Cassandra: Backups Snapshot
Taking a backup in Cassandra is actually taking a snapshot.
You can take a snapshot of the SSTable for a given Keyspace.
Snapshot is taken using the nodetool utility.
This creates a hardlink for the SSTables (backed up) in the keyspace/snapshot directory.
Hardlinks do not consume additional disk space.
The nodetool snapshot is a local command. For cluster wide, the command must be run on every node of the entire cluster.
For global snaphot, one must run using parallel ssh utility, pssh.
The snapshots must be copied onto to a seperate offline location.
As in RDBMS we also have Incremental backups.
By default, this feature is disabled.
To enable this, we need to change the settings in cassandra.yaml
incremental_backups = true
For recovery of data, the relevant SSTable must be present.
As a best practise, old snapshots must be deleted as they continue to be accumulated.
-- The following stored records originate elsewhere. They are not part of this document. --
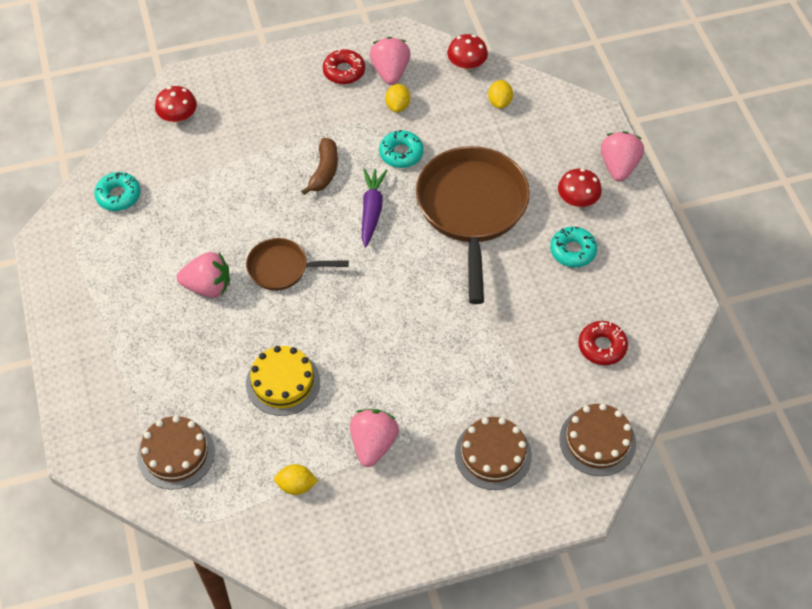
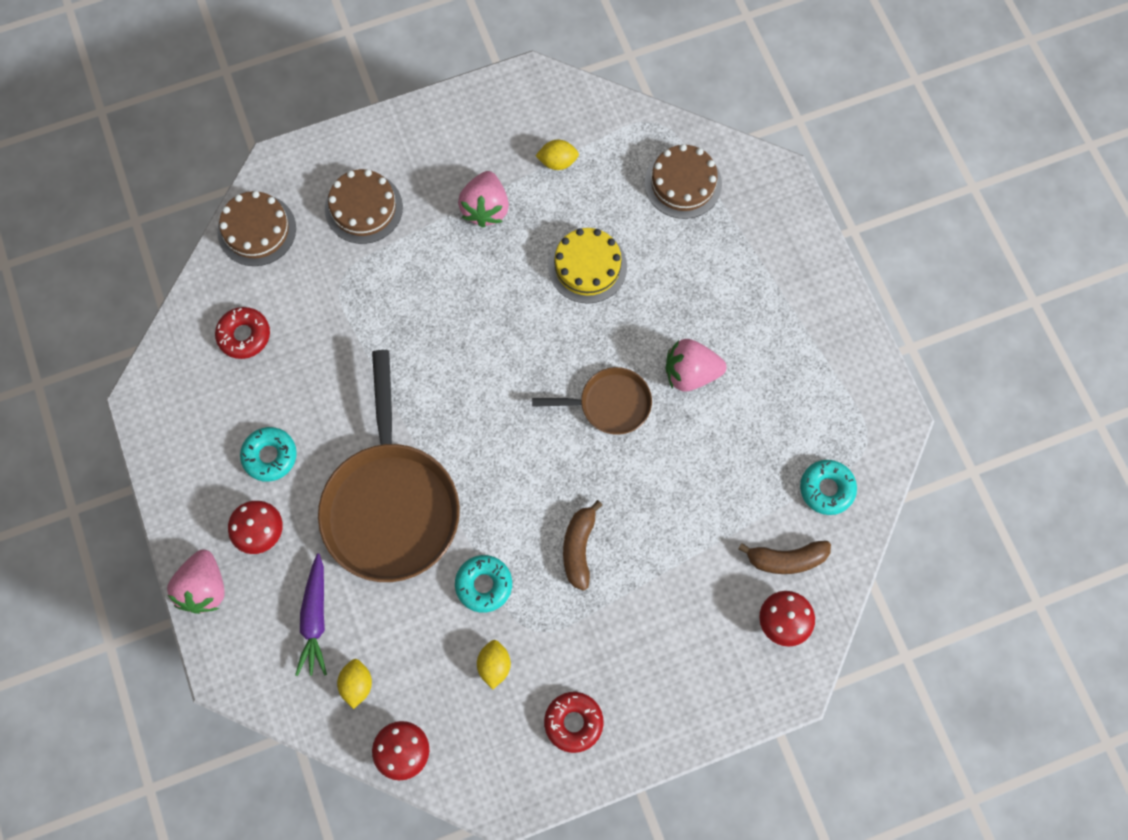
camera: 175 degrees right, 15 degrees up
(165, 153) = (786, 559): none -> brown banana
(371, 210) = (513, 494): purple carrot -> purple carrot (315, 619)
(390, 72) = (509, 727): pink strawberry -> none

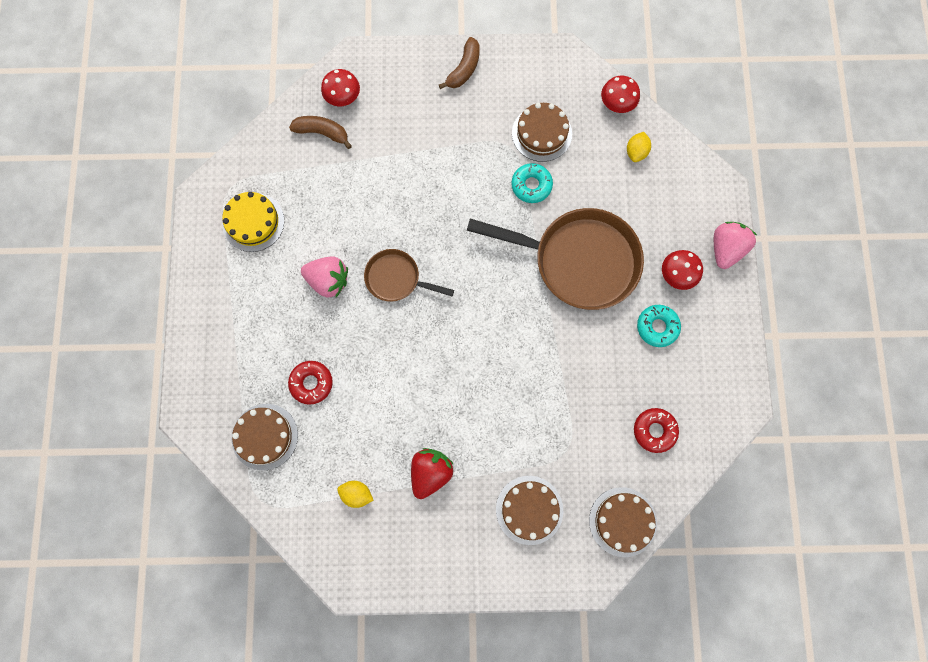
camera: 160 degrees left, 5 degrees up
(315, 619) = (653, 202): purple carrot -> none
(391, 505) = (578, 261): brown pan -> brown pan turned 90 degrees clockwise
(485, 208) = (430, 472): pink strawberry -> red strawberry
(494, 665) = (541, 133): yellow lemon -> brown cake
(573, 722) = (502, 83): red donut -> red donut (311, 383)
(579, 548) = (458, 187): brown banana -> brown banana (464, 69)
(587, 266) = (369, 392): yellow cake -> yellow cake (253, 222)
(826, 489) = (273, 168): turquoise donut -> none

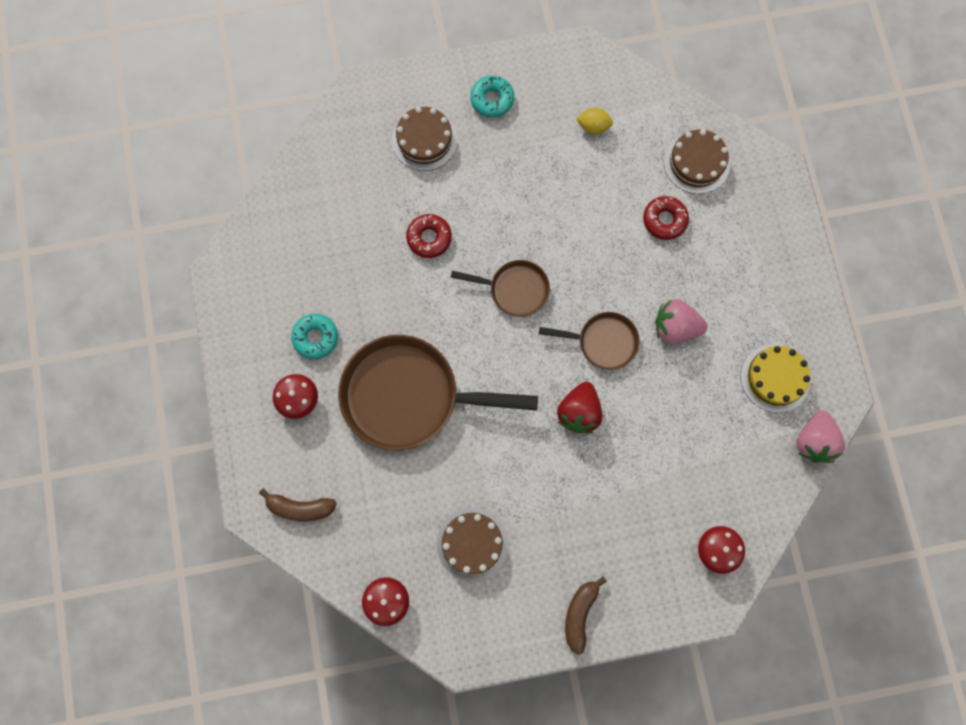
camera: 170 degrees right, 0 degrees up
(322, 133) = (728, 498): brown banana -> brown banana (300, 508)
(430, 472) = (526, 157): red strawberry -> red strawberry (579, 412)
(467, 340) = (515, 289): none -> brown pan
(531, 185) = (474, 476): turquoise donut -> turquoise donut (492, 99)
(622, 521) = (333, 144): brown cake -> none
(636, 152) = (358, 539): yellow lemon -> none
(654, 430) = (309, 232): red donut -> red donut (429, 238)
(725, 249) = (246, 438): pink strawberry -> pink strawberry (814, 441)

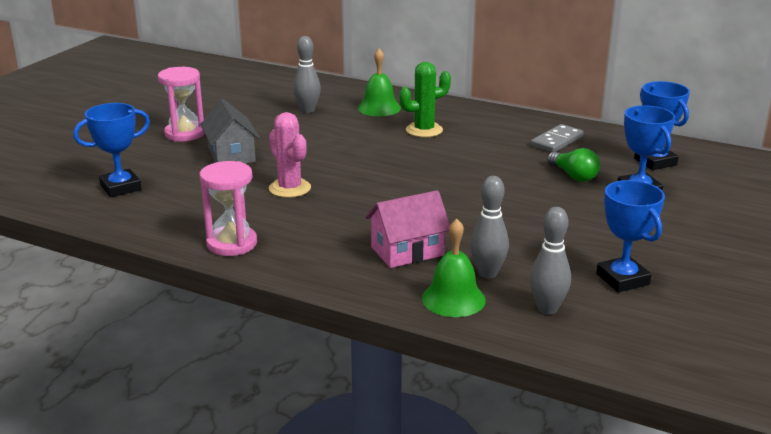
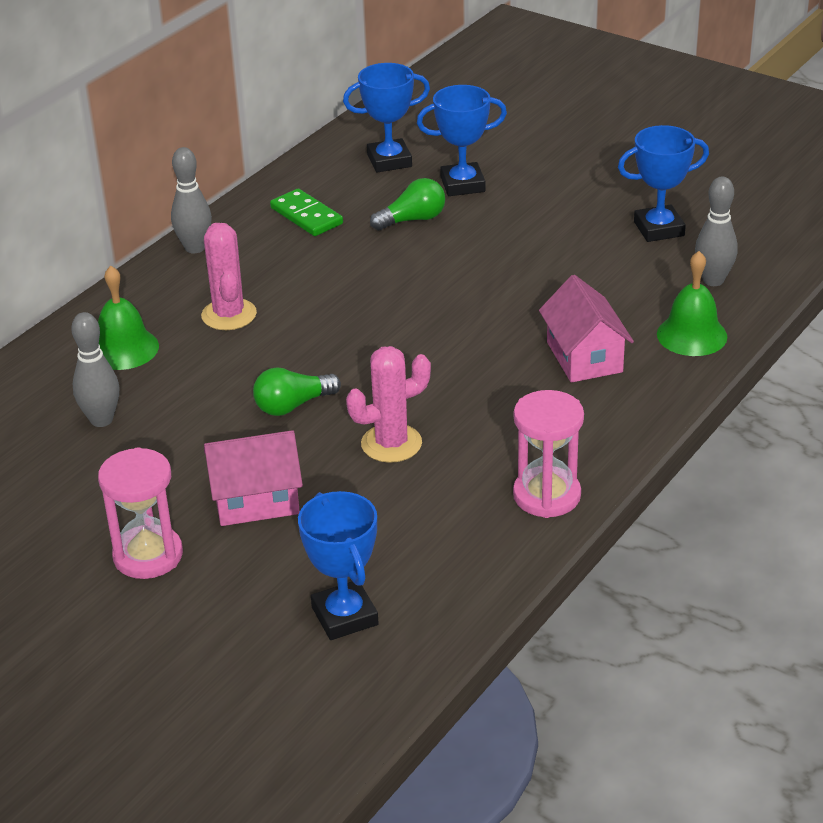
camera: 80 degrees left, 10 degrees up
(231, 155) = (256, 501): grey house -> pink house
(328, 156) = (292, 405): none -> green light bulb
(424, 130) = (229, 315): green cactus -> pink cactus
(487, 273) = (640, 307): grey bowling pin -> grey bowling pin (195, 248)
(556, 141) = (306, 216): grey domino -> green domino

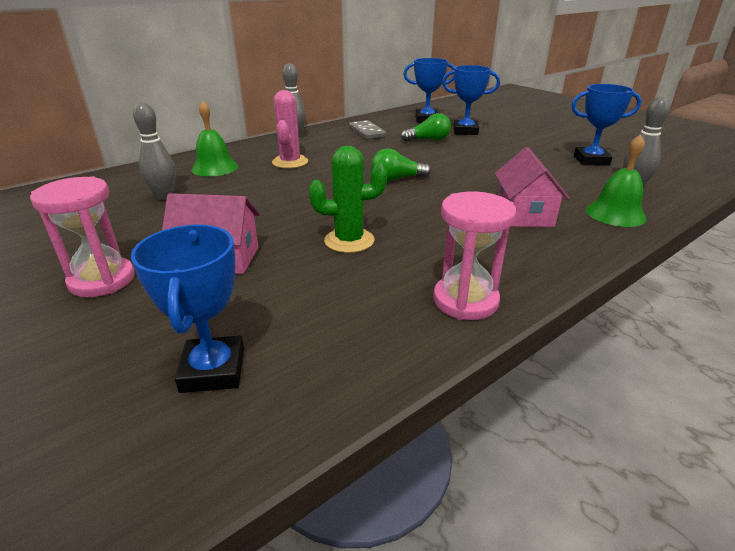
camera: 15 degrees right, 5 degrees down
(292, 405) = (293, 208): green light bulb -> green light bulb (396, 179)
(306, 216) = (367, 132): green domino -> grey domino
(391, 444) = (349, 241): pink cactus -> green cactus

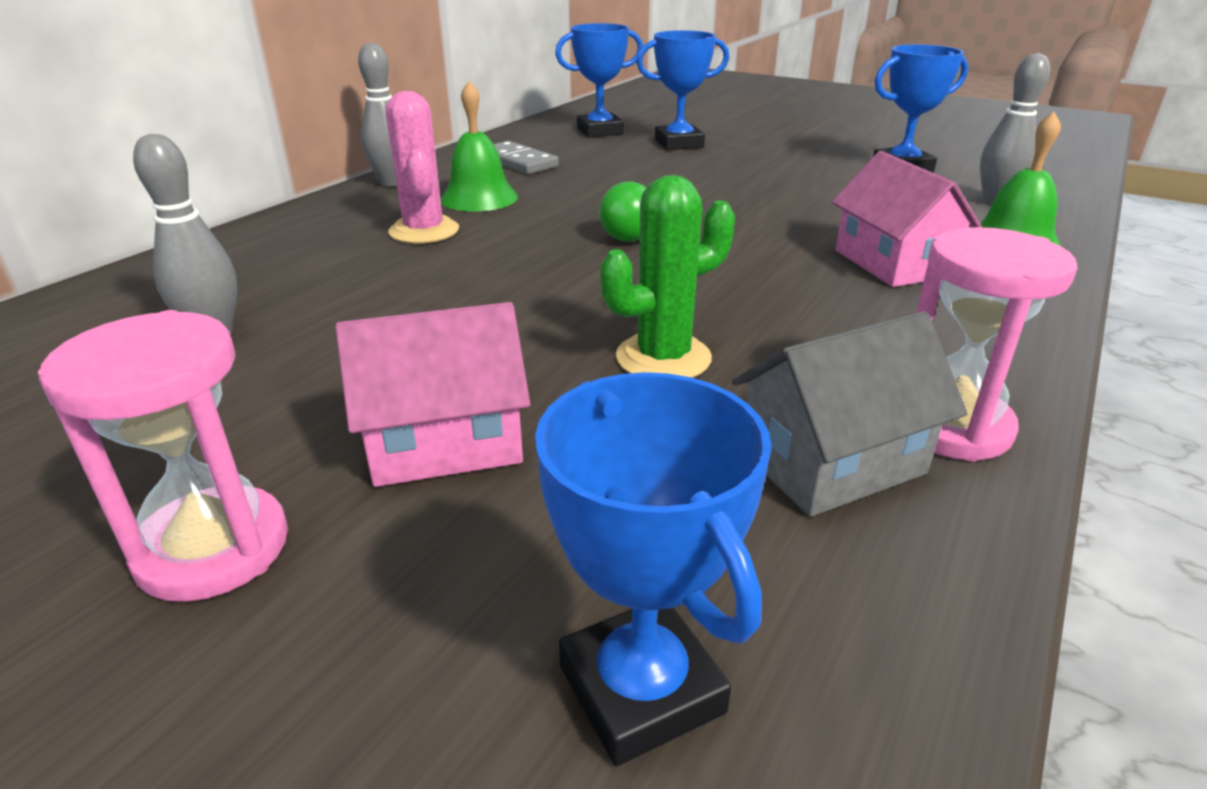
camera: 20 degrees left, 0 degrees up
(214, 168) = (278, 261): green bell -> green bell (479, 198)
(385, 304) = (832, 462): none -> grey house
(428, 140) = (634, 164): green light bulb -> none

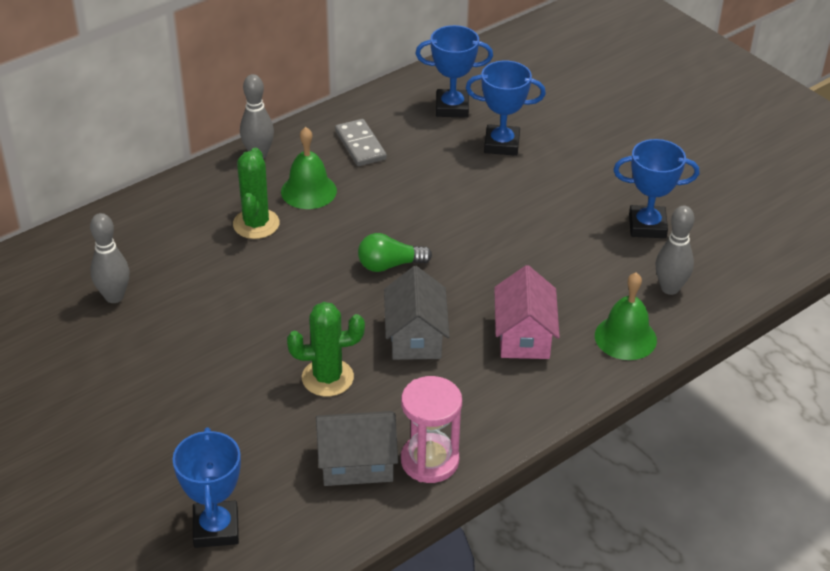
camera: 20 degrees right, 10 degrees up
(213, 548) = (92, 430): pink hourglass -> none
(424, 231) = (256, 224): pink cactus -> green cactus
(444, 442) = (197, 402): pink house -> none
(750, 289) = (415, 337): none -> grey house

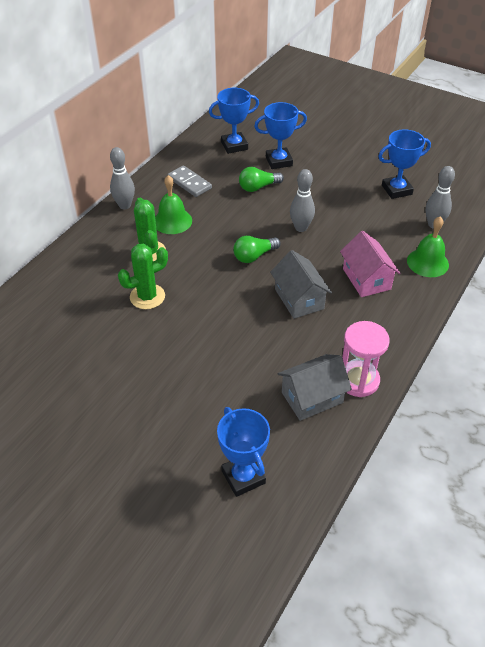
camera: 20 degrees left, 5 degrees up
(114, 297) = (76, 329): grey bowling pin -> grey bowling pin (301, 228)
(327, 378) = (258, 344): green cactus -> green cactus (147, 297)
(450, 174) = (258, 187): none -> green light bulb

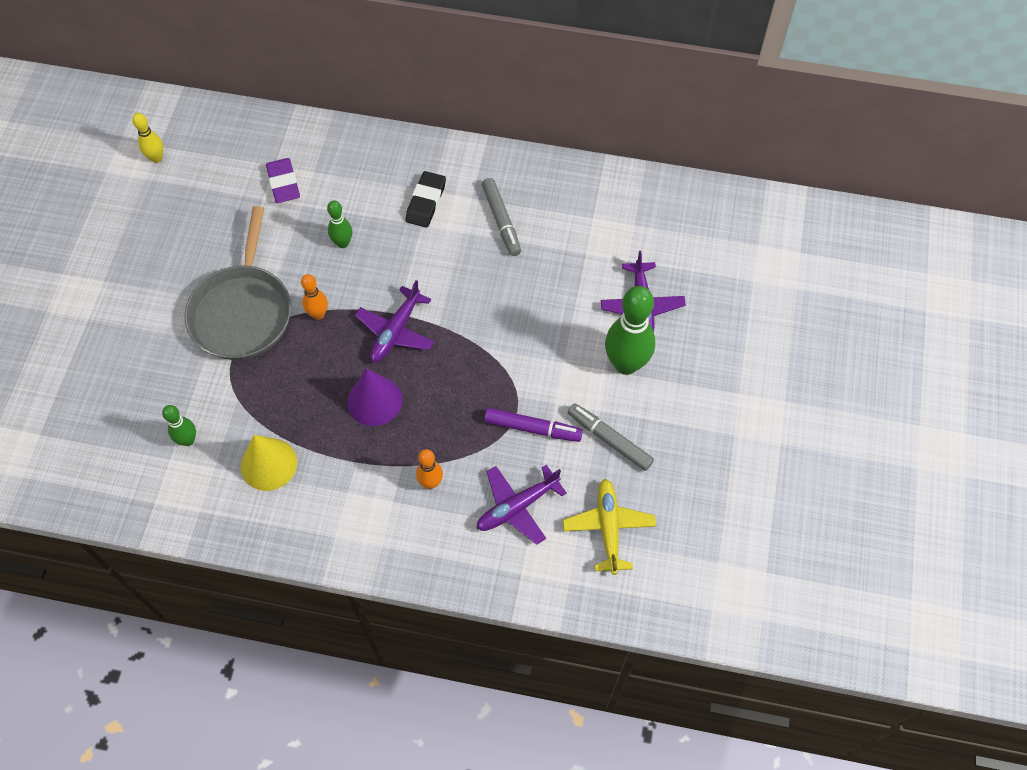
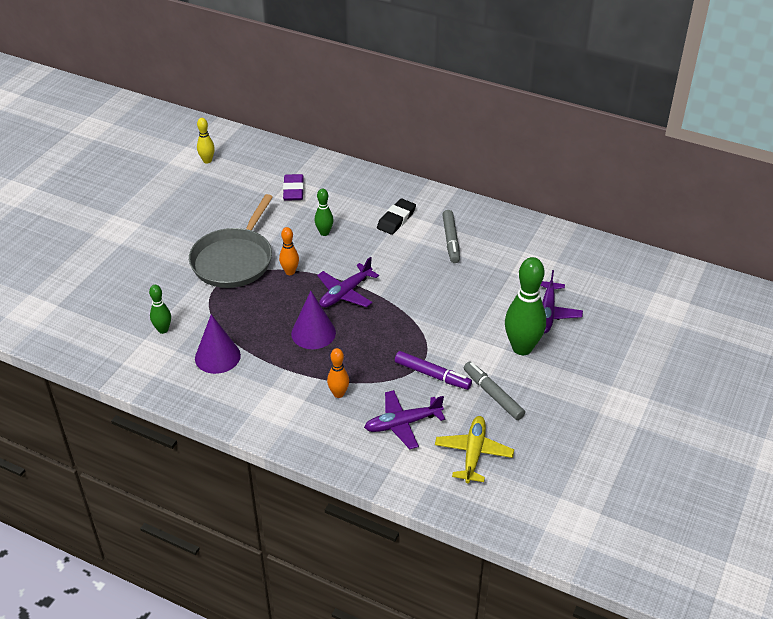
camera: 15 degrees right, 20 degrees down
(269, 464) = (217, 356): yellow cone -> purple cone

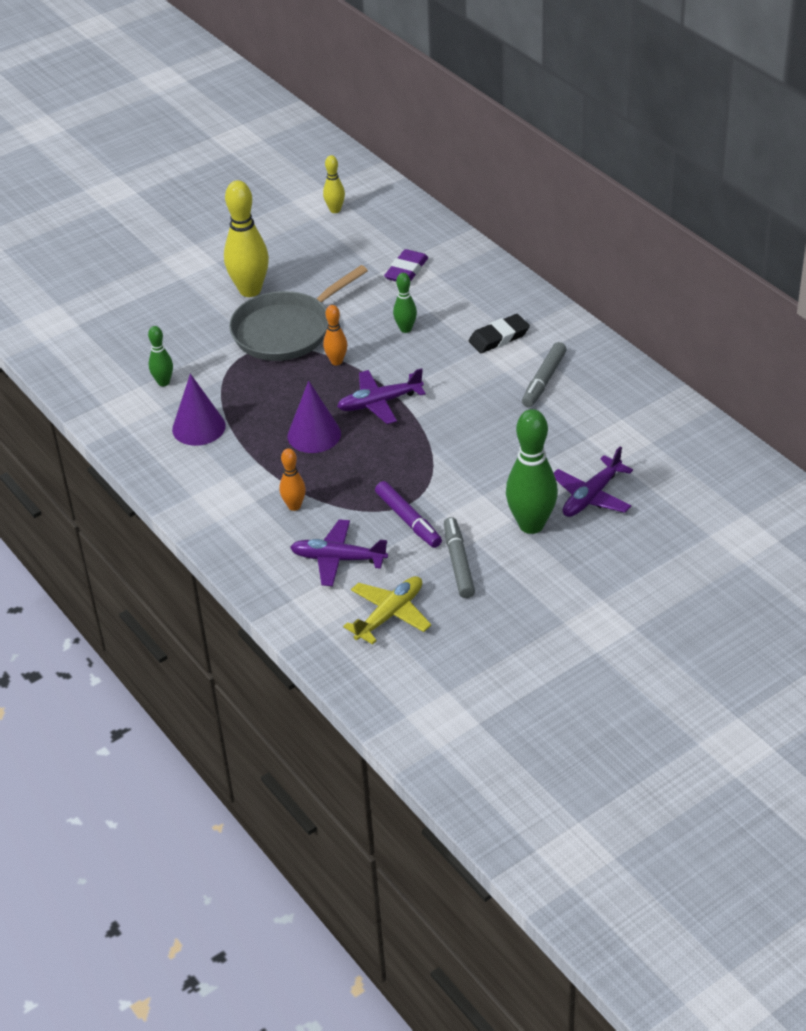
camera: 30 degrees right, 0 degrees up
(183, 238) = (250, 290): none -> yellow bowling pin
Fundamentally, backing up data in Cassandra involves taking a snapshot of the SSTable for
a given keyspace at a moment in time, as it must have all the tables in order to properly
recover if needed.
You can create a snapshot using nodetool (we specify hostname, JMX port and keyspace):
# nodetool -h localhost -p 7199 snapshot scott
The snapshot is created in data_directory/<keyspace>/table_name-UUID/snapshots/snapshot_name directory.
The snapshot directory will contain *.db files (these have data when snapshot is taken).